> [EXERCISE DETAILS]: Reproduce all of the data below line for line without changing anything, and leave the pictures out.
--- RECORDS TO USE Enclosed Below ---
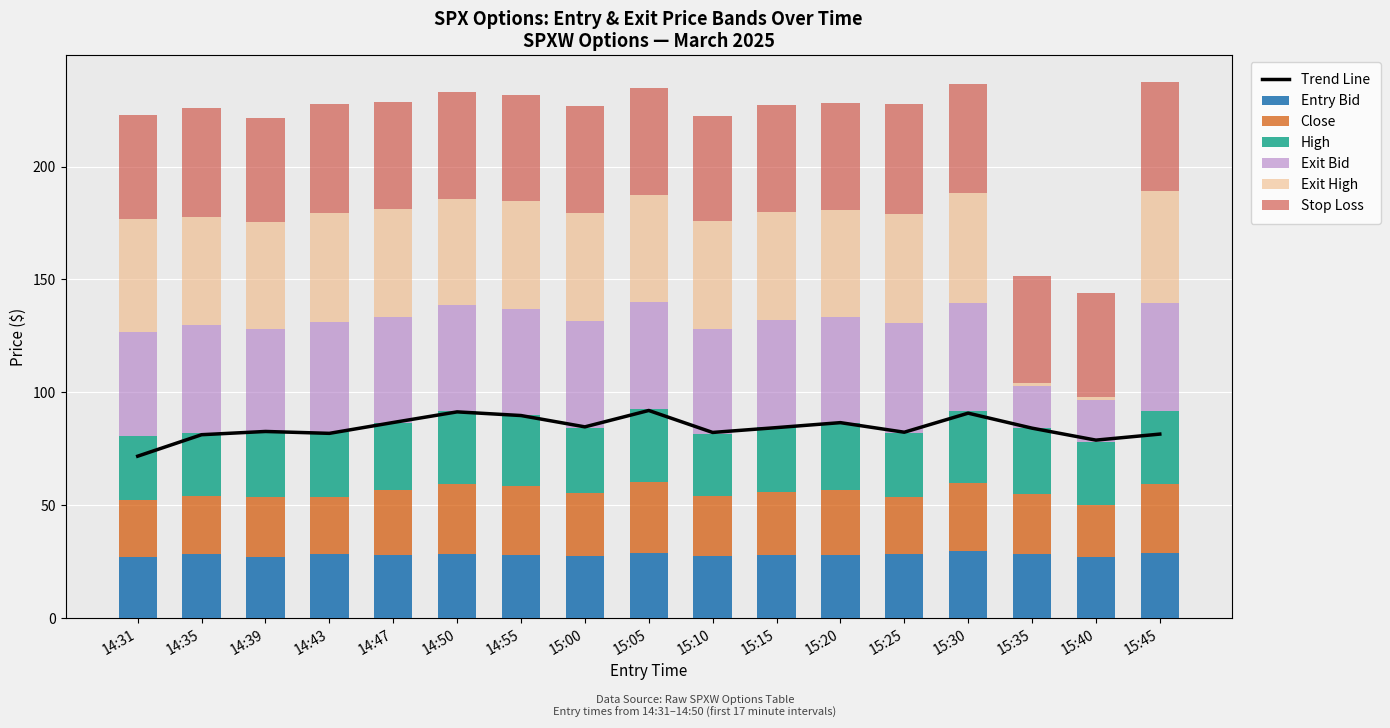

Are the bars horizontal?

No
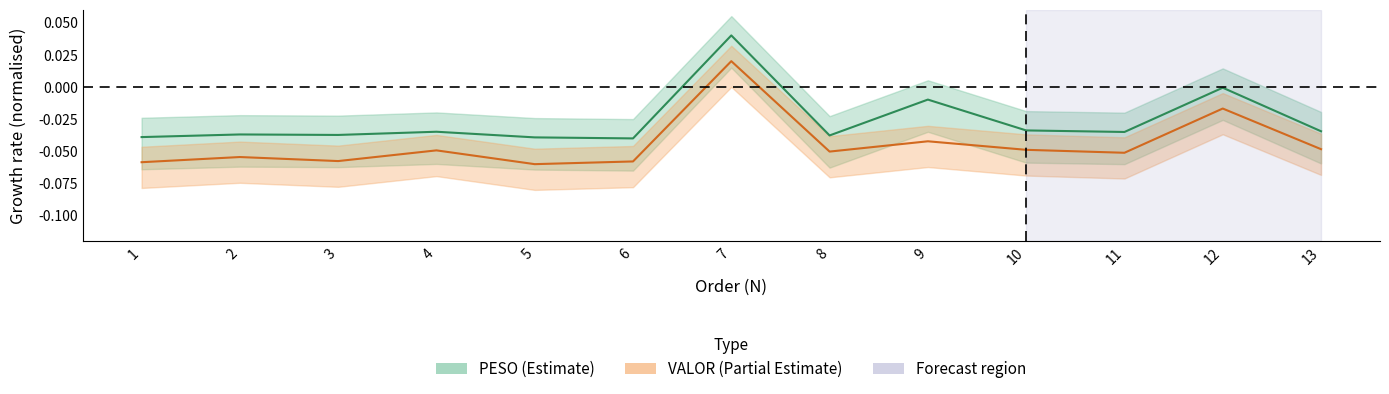

True or false: PESO has a value of -0.0 at 12.

False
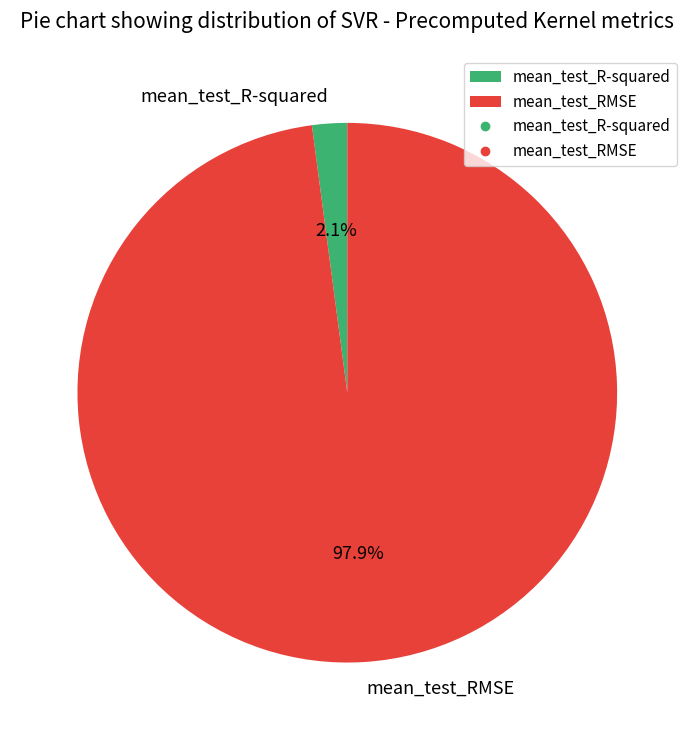

How many segments does this pie chart have?

2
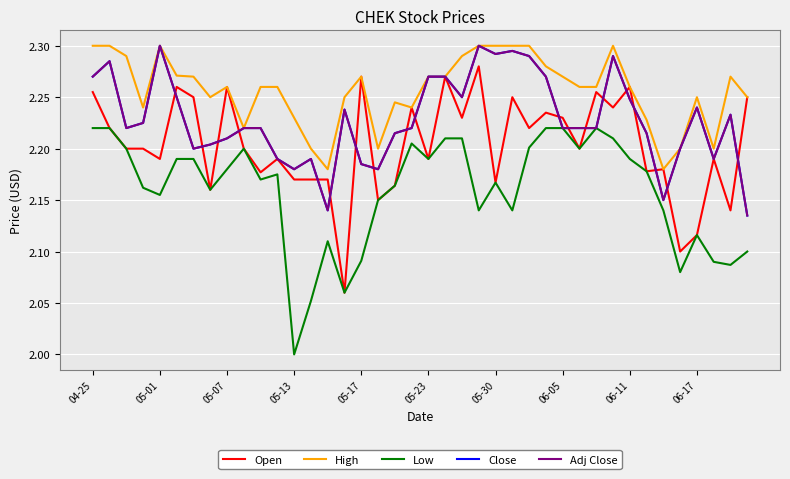

Does the chart have visible grid lines?

Yes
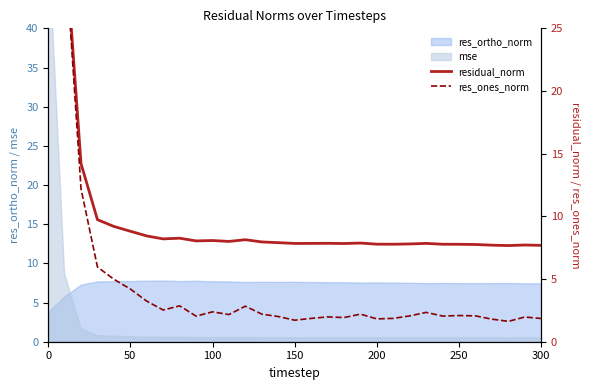

What position from the left is 200?

21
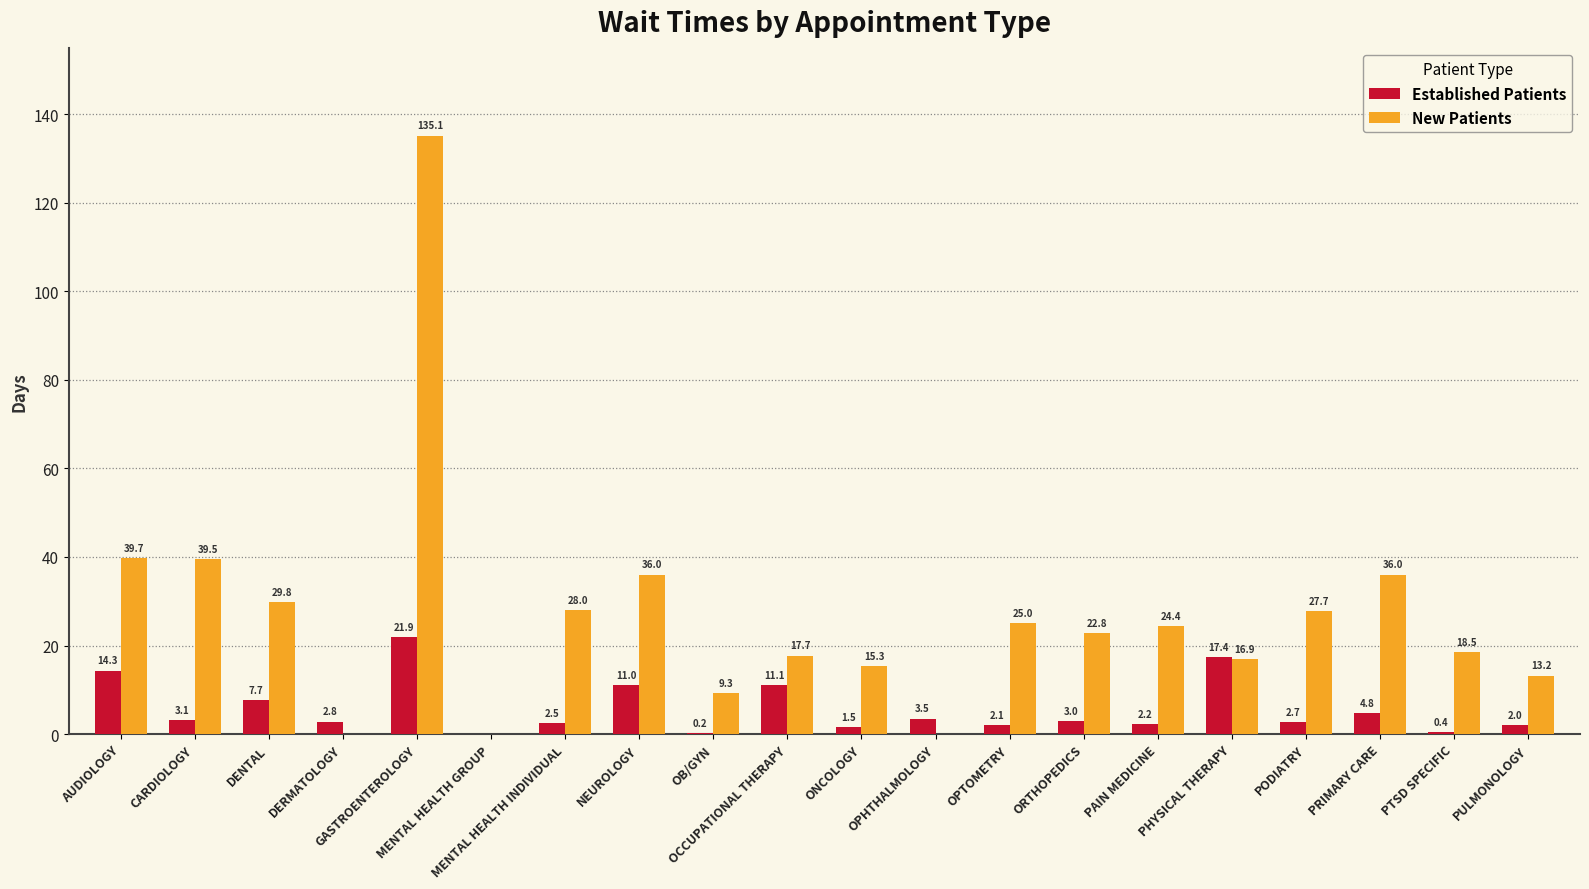

What is the total value across all series at ONCOLOGY?

16.8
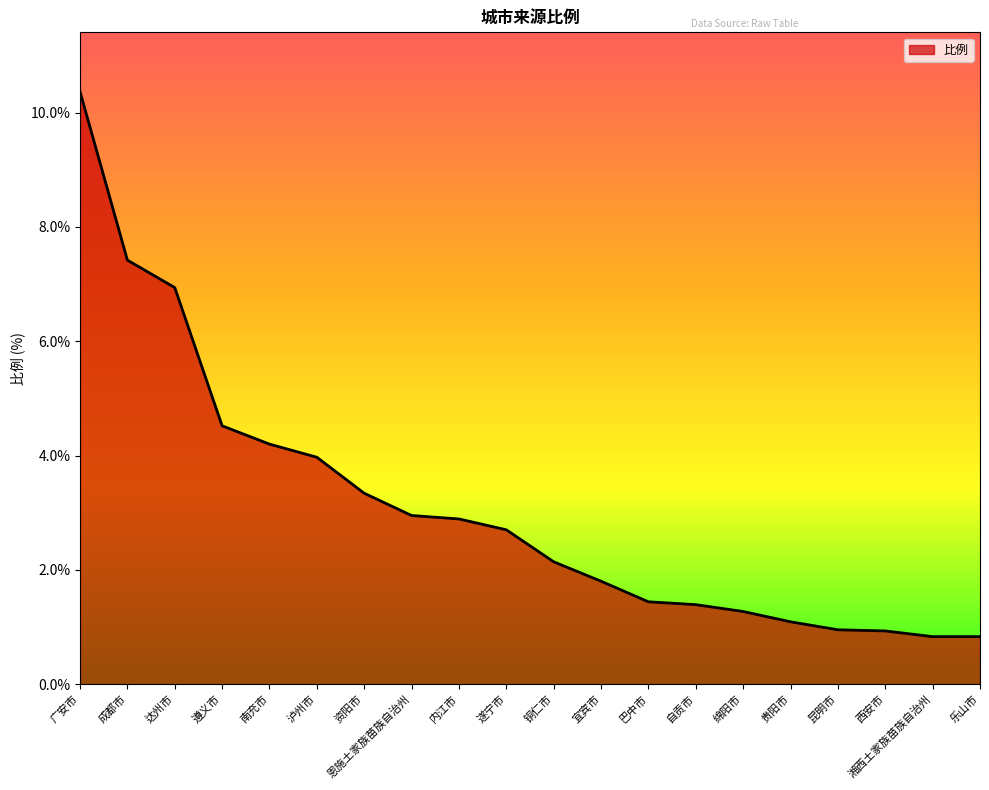

Is it true that the value at 遵义市 is 4.5?

True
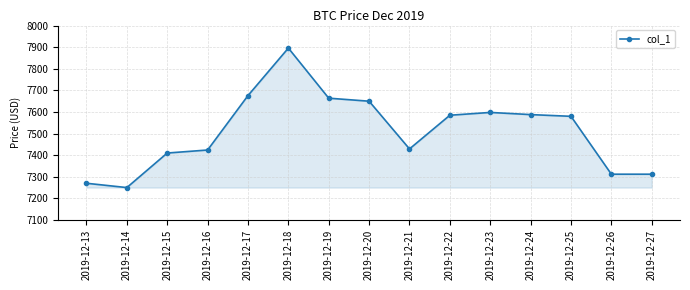

What is the approximate value at 2019-12-21?

7428.7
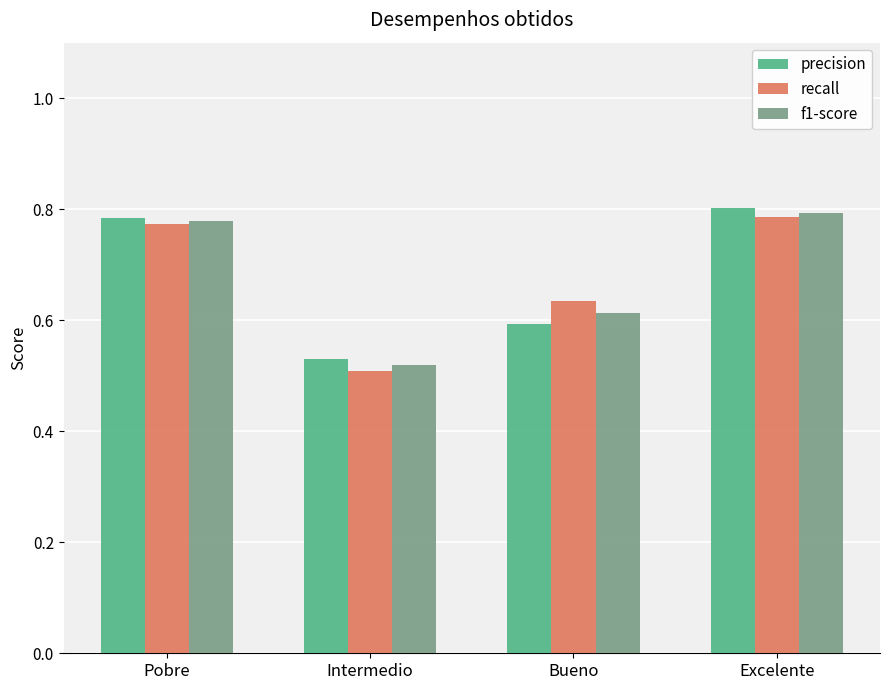

Is it true that f1-score equals 0.6 at Bueno?

True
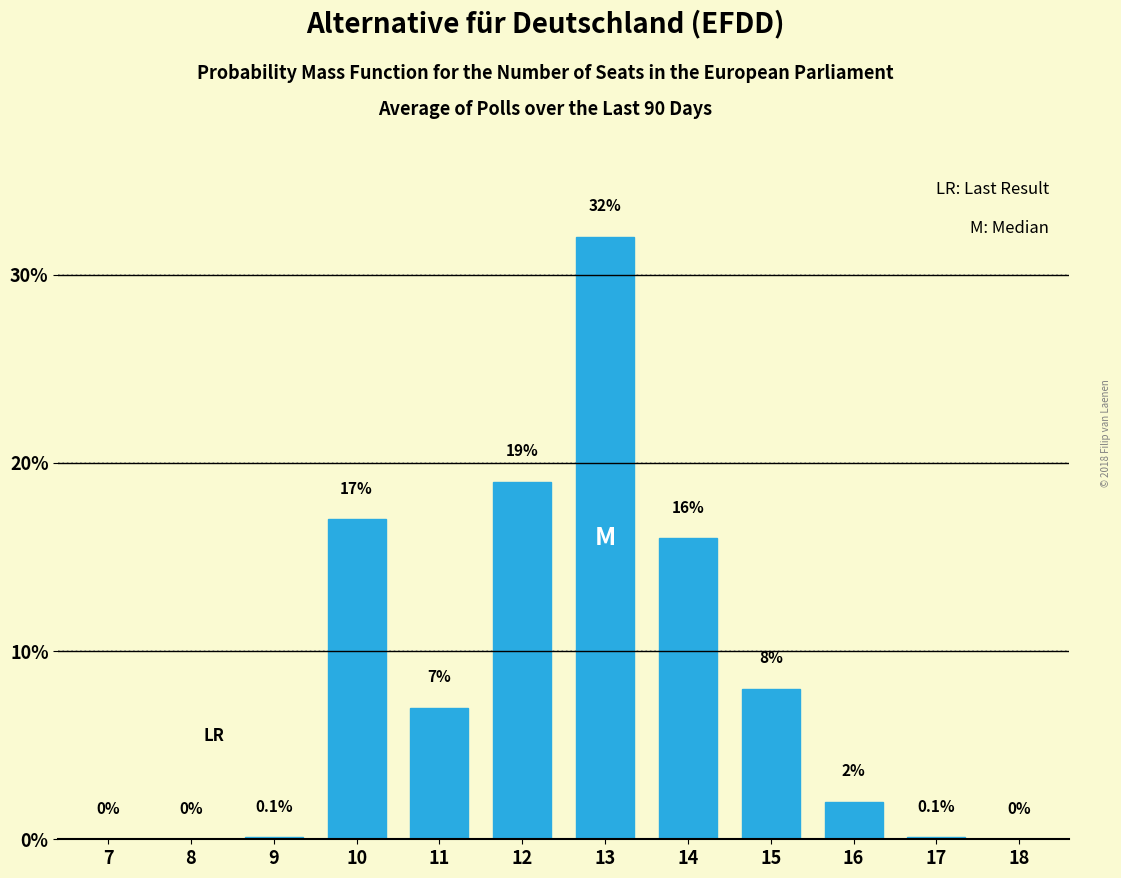

Reading left to right, list all the values displayed in this chart.

7=0.0	8=0.0	9=0.1	10=17.0	11=7.0	12=19.0	13=32.0	14=16.0	15=8.0	16=2.0	17=0.1	18=0.0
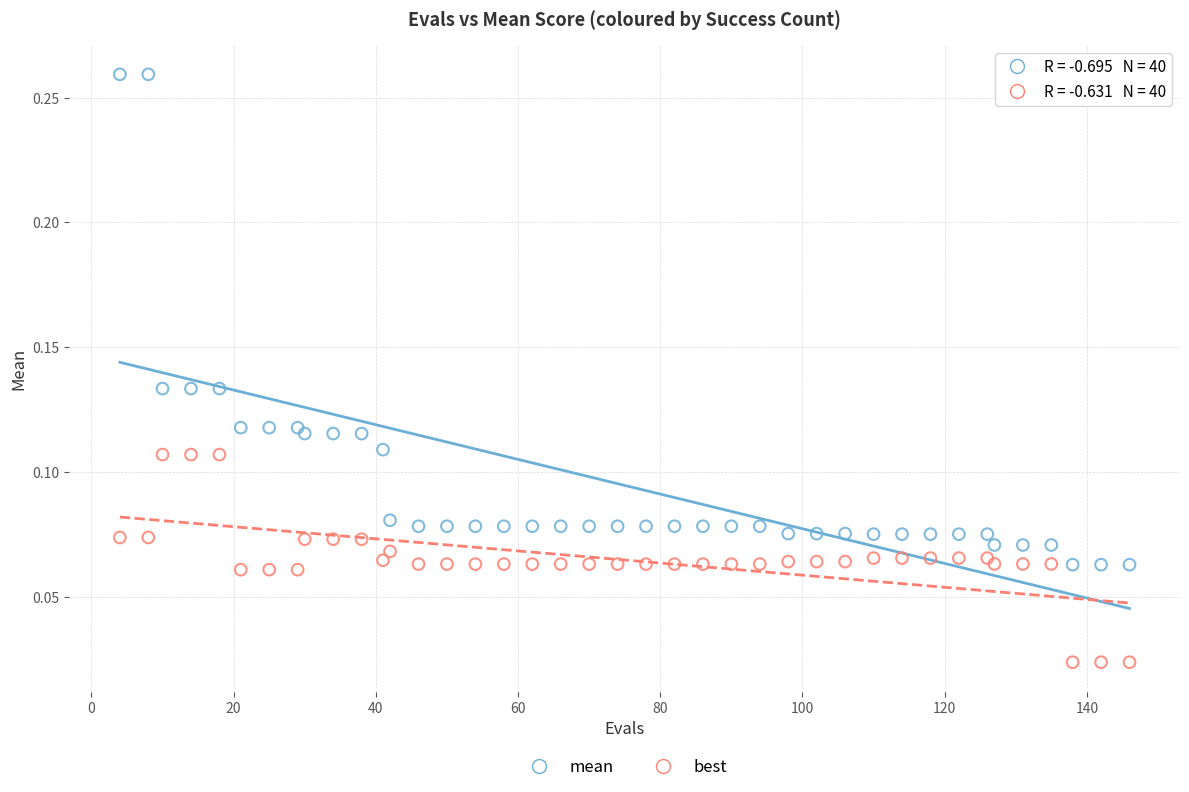

Which series contains the highest Y value?

mean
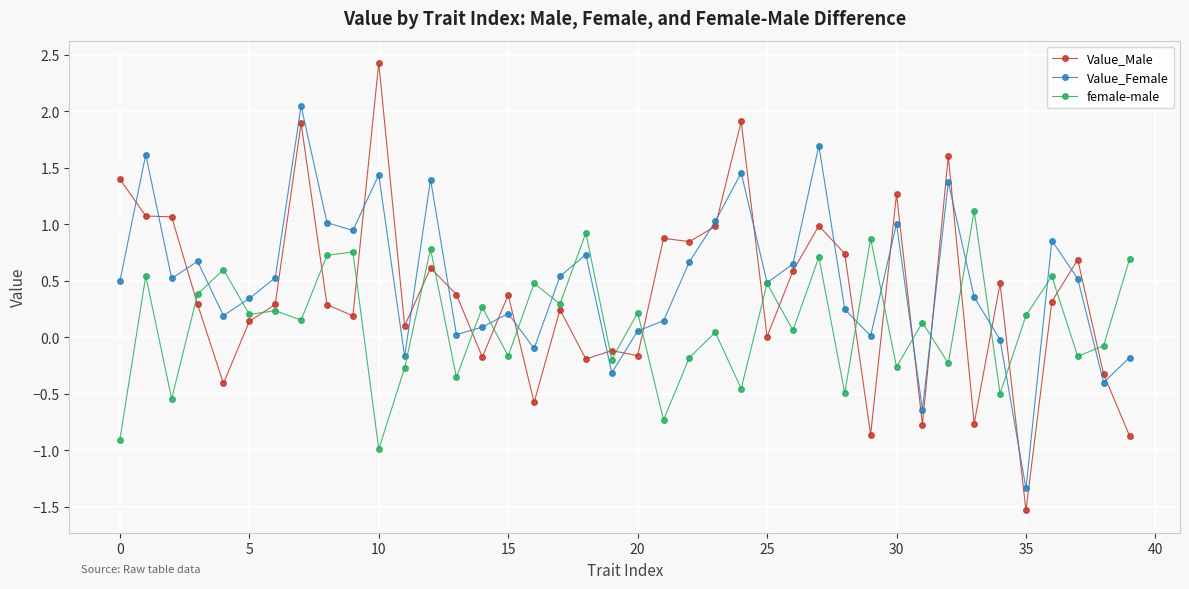

What is the difference between the maximum and minimum values in the female-male series?

2.1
--- End of Enclosed RECORDS TO USE ---
> [RESPONSE AREA]:
Are the bars horizontal?

No

True or false: PESO has a value of -0.0 at 12.

False

How many segments does this pie chart have?

2

Does the chart have visible grid lines?

Yes

What position from the left is 200?

21

What is the total value across all series at ONCOLOGY?

16.8

Is it true that the value at 遵义市 is 4.5?

True

What is the approximate value at 2019-12-21?

7428.7

Is it true that f1-score equals 0.6 at Bueno?

True

Reading left to right, list all the values displayed in this chart.

7=0.0	8=0.0	9=0.1	10=17.0	11=7.0	12=19.0	13=32.0	14=16.0	15=8.0	16=2.0	17=0.1	18=0.0

Which series contains the highest Y value?

mean

What is the difference between the maximum and minimum values in the female-male series?

2.1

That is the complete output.